TRAILS OF THE MOUNTAINEERS—THE MAN OF IPEK KILLS HIS DONKEY—THE HOUSE OF THE BISHOP OF PULTIT—MARRIAGE BY THE LAW OF LEC—THE BLOOD FEUD BETWEEN SHALA AND SHOSHI.

Darkness was creeping up the slopes like a rising flood from the valleys, and it had engulfed the trails long before we made the descent into the village of Gjoanni, which I may as well say at once is pronounced Zhwanee. Not that we were thinking about such far-away things as written words. Everything that makes our ordinary lives was already as far from us as another planet. It was as though we had dropped through a hole in time and fallen into the days when men were wild creatures in the forests.

One reads in books of dizzying trails twelve inches wide, on which travelers cling precariously between the sky and sudden death. Long before dense darkness had risen to meet the shadow of the mountain wall between us and the rest of the world we would have welcomed a twelve-inch trail as though it were the Champs-Elysées. We were in a land where a twelve-inch trail is to the people what the Twentieth Century Limited is to America.

My memories become incoherent here. I recall a thousand-foot slide of decomposed shale, the color of an American Beauty rose. The flakes of it were as large as a thumb-nail, and the mass of them tilted at surely thirty-five degrees, sloping to a sheer cliff that dropped I cannot say how far. The stone houses looked like children’s blocks at the bottom of it. Across this we made our way on foot, and at every step a considerable quantity of the shale sped away beneath the pressure and plumped over the edge. The fourth time I slipped I remained on my hands and knees; it seemed simpler. And for something like a century I had the sensation a squirrel must have in a revolving cage—steadily clawing upward and making no progress in that direction. But sidewise, crablike, I did eventually come out on the other side and into the waterfall.

The waterfall was called a river. It was about two thousand feet long, and stood on end. About every three feet it struck a bowlder as large as an office desk, and leaped into the air until it hit the next one. The shale was wet with spray for several yards. The water between three bowlders, where we crossed, was a little more than knee deep, and there was nothing whatever leisurely about its progress. I try to be calm about it; I tried to be calm then.

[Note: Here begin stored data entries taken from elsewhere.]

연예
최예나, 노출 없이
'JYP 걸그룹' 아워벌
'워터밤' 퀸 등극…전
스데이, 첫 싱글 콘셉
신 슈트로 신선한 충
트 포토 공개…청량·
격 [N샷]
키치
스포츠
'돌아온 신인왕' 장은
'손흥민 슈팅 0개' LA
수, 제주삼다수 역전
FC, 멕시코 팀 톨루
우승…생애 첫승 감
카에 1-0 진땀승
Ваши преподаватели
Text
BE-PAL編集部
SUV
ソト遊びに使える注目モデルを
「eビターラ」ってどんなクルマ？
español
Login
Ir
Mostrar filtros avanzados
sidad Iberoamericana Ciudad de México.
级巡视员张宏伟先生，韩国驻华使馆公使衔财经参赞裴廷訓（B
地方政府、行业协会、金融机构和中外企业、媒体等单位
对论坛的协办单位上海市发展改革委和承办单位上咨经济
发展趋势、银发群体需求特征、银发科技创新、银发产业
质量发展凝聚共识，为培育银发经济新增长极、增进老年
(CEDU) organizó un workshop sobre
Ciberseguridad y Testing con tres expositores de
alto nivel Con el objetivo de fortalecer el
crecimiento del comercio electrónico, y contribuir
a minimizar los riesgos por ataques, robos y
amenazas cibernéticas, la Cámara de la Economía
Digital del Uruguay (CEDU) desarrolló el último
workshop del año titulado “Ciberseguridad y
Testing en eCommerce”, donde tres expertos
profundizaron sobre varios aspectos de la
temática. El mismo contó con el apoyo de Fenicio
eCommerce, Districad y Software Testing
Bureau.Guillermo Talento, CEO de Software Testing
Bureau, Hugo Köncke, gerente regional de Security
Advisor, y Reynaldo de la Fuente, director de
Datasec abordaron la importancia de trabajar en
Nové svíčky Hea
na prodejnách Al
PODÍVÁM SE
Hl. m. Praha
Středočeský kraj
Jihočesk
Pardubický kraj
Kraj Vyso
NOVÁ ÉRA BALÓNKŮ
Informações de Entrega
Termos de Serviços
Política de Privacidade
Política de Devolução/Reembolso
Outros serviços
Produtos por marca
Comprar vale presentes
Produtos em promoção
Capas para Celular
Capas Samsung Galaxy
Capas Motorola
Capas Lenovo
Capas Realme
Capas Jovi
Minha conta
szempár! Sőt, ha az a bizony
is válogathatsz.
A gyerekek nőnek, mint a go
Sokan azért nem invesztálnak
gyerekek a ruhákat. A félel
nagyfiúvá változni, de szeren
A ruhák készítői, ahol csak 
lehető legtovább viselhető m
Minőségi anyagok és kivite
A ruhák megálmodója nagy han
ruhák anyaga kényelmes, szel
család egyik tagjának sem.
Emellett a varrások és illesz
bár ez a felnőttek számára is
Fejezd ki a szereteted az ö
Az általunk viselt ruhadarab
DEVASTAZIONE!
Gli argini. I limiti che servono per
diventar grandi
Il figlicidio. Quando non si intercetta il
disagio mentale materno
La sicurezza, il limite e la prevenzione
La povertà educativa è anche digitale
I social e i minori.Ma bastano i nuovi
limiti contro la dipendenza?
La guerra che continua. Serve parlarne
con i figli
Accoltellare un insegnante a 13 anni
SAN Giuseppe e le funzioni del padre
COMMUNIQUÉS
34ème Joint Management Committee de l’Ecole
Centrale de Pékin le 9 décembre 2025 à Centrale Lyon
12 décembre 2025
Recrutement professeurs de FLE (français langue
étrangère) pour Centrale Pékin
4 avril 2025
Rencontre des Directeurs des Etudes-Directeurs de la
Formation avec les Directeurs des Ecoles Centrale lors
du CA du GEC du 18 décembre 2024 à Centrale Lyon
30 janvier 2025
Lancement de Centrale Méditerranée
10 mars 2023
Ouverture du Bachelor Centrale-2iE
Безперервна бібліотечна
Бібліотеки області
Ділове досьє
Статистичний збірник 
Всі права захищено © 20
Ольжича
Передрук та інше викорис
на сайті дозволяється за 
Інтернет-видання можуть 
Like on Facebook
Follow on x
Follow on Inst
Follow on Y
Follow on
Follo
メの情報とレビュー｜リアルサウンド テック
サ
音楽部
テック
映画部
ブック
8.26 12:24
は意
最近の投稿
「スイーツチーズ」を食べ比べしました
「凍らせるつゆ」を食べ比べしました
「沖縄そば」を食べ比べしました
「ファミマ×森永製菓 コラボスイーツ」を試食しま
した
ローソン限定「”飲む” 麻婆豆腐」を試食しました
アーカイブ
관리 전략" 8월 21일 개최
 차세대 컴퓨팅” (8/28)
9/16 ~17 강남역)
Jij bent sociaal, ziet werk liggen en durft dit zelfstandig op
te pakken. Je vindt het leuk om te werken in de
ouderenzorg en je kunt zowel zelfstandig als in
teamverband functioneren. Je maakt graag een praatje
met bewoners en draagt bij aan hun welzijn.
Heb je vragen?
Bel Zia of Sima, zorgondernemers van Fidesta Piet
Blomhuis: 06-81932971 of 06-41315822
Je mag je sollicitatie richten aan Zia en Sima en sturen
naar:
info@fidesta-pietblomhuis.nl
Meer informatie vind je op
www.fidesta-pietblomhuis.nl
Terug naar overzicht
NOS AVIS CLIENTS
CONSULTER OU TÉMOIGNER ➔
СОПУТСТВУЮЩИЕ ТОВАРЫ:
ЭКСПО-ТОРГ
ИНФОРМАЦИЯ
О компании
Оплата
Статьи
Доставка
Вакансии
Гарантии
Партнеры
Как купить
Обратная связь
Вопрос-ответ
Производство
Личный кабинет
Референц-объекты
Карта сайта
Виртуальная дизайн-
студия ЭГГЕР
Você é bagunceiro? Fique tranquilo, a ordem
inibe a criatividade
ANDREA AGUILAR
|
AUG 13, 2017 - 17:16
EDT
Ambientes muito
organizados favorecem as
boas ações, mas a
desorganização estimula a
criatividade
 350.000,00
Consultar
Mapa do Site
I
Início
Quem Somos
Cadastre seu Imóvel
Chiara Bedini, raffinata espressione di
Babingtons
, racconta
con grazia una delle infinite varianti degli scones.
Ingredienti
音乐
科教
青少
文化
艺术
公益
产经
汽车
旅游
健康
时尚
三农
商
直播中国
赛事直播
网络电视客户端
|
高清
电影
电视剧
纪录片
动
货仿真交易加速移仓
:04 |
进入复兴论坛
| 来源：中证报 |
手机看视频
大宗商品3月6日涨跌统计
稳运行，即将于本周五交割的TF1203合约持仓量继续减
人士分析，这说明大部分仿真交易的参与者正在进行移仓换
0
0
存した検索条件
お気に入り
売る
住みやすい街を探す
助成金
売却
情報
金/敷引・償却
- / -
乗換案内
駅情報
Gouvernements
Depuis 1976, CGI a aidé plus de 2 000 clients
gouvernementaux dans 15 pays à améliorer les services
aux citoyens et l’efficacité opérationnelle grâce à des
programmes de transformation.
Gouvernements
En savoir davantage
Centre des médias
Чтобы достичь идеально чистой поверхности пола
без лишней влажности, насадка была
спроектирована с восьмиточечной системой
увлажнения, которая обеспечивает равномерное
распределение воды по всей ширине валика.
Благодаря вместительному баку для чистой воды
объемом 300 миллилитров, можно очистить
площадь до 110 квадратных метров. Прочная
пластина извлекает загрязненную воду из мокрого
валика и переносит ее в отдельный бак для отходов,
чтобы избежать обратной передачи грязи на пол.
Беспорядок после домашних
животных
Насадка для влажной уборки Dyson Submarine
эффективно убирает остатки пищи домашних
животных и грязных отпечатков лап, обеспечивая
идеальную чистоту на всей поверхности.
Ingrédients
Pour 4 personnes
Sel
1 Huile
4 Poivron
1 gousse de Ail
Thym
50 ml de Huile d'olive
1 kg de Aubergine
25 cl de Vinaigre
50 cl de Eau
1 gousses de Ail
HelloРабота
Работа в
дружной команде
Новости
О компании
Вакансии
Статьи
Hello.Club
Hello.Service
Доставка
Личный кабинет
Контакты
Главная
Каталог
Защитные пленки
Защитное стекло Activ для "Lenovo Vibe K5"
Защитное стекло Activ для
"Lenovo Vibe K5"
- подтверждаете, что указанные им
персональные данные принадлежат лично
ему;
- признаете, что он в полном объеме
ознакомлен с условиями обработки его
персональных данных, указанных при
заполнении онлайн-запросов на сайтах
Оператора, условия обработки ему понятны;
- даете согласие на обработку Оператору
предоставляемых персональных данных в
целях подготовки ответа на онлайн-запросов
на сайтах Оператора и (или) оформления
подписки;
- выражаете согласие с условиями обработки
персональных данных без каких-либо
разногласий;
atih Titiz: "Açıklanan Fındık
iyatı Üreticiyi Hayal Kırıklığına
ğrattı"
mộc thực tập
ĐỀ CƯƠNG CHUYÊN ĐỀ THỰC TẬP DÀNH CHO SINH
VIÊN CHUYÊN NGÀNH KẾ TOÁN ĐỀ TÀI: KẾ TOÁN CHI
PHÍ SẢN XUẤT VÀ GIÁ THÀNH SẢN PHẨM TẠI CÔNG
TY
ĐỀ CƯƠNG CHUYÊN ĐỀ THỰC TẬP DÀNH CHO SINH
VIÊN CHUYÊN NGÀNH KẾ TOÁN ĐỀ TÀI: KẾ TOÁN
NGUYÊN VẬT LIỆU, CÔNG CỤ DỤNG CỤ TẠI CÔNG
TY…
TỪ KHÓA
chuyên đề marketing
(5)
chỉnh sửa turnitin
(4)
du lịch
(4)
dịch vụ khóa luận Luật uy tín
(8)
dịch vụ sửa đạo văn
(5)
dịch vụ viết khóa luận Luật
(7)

The horses went across first, four men to each horse. One gripped a rope tied about its neck, one firmly held the tail, two stood downstream and leaned their weight against the saddle. Then the men carried across the packs and their trousers, which they had taken off so that they should not get wet. Then they quite simply picked us up, slung us across their shoulders, and took us over.

It is a strange sensation, being a bag of meal hanging over a muscular back, clutched firmly around the knees, green water roaring at toes and chin, white spray choking and blinding you, and a thousand feet of hungry bowlders waiting below for your bones. In the middle my man stopped, braced himself, and shifted me to his other shoulder. Then he shouted, and another man came out above us and held his free hand to steady him through the worst of the current.